I am trying to divide circular surface by distance but for some reason it gives me many lines inside circle and also shows warning: One of the distance divisions failed on the first attempt. Entire sequence aborted.
One rather simple way to accomplish this, is to evaluate the distance of the vertices of each division cell to its center point. Since you know that your desired side length of the ideal square cell is 3 units, you can calculate the length of its hypothenuse. The hypothenuse divided by two equals the ideal distance from vertex to center point that you can now compare all distances from vertex to corresponding center point to, and cull the vertices which don’t comply!
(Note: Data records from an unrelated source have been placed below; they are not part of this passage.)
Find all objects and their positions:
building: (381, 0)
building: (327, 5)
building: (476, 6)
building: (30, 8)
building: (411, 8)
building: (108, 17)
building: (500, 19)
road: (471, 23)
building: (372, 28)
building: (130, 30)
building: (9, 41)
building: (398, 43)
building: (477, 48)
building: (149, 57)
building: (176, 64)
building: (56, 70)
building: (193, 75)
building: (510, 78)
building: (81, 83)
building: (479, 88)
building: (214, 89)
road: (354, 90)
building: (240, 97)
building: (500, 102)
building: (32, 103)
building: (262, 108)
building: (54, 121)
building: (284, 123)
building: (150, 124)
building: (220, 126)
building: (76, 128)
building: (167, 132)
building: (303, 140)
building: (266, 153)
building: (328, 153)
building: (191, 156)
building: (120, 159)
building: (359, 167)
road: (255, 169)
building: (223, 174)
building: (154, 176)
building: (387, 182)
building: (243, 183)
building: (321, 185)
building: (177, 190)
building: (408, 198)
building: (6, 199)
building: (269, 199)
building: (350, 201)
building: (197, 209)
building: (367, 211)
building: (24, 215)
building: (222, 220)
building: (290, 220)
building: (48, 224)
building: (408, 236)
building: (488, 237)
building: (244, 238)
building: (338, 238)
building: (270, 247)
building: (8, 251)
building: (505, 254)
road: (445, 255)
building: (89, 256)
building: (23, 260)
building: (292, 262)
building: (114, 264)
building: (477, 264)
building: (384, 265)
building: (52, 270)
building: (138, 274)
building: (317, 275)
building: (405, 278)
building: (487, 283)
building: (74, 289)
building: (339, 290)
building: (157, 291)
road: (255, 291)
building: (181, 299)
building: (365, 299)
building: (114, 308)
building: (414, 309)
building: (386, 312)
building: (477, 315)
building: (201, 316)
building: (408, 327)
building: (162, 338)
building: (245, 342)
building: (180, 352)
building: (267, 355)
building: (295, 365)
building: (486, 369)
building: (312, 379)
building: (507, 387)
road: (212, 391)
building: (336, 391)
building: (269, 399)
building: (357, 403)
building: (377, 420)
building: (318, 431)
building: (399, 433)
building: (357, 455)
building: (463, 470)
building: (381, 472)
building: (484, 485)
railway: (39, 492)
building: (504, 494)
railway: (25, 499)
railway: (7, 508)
The tolerance in decimal percent (i.e. 0.05 = 5%) let’s you be more or less forgiving. A small tolerance value is always necessary though, since between all the number crunching some resolution is always lost, which produces inaccurate results, when evaluating the distances. For example, a distances of 4.23, rounded mysteriously by some component, might not be equal to the same value of 4.23412, although it should be, and that is where the tolerance comes into play.
I haven’t kept the definition, since it was a quick try, but you should be able to reproduce it from the screenshot.
There’s nothing hidden! The component that displays the formula, is called Expression.
My script starts, where @dowazura’s ended, with the Surface Split (SrfSplit) component.
@craigp, the result of my solution should be independent off the circle diameter. It solely depends on your desired division length that has to be equal to the individual cell height and width. In your example above, your tolerance is probably too high. A good value would be 0.035 or even lower. If it’s higher more points are accepted.
Example:
For a desired division length of 3 units and square cells, the hypothenuse or cell diagonal equals 4.242. Now, the hypothenuse divided by two, equals 2.121, your ideal distance from edge vertex to cell center.
Your tolerance being 0.07, means that you accept values smaller than 2.367 (2.212 + (2.212 * 0.07)) and larger than 2.05716 (2.212 - (2.212 * 0.07)) to find acceptable points.
Centering the points is dependent on @dowazura’s solution, but I think that @HS_Kim already provided a solution.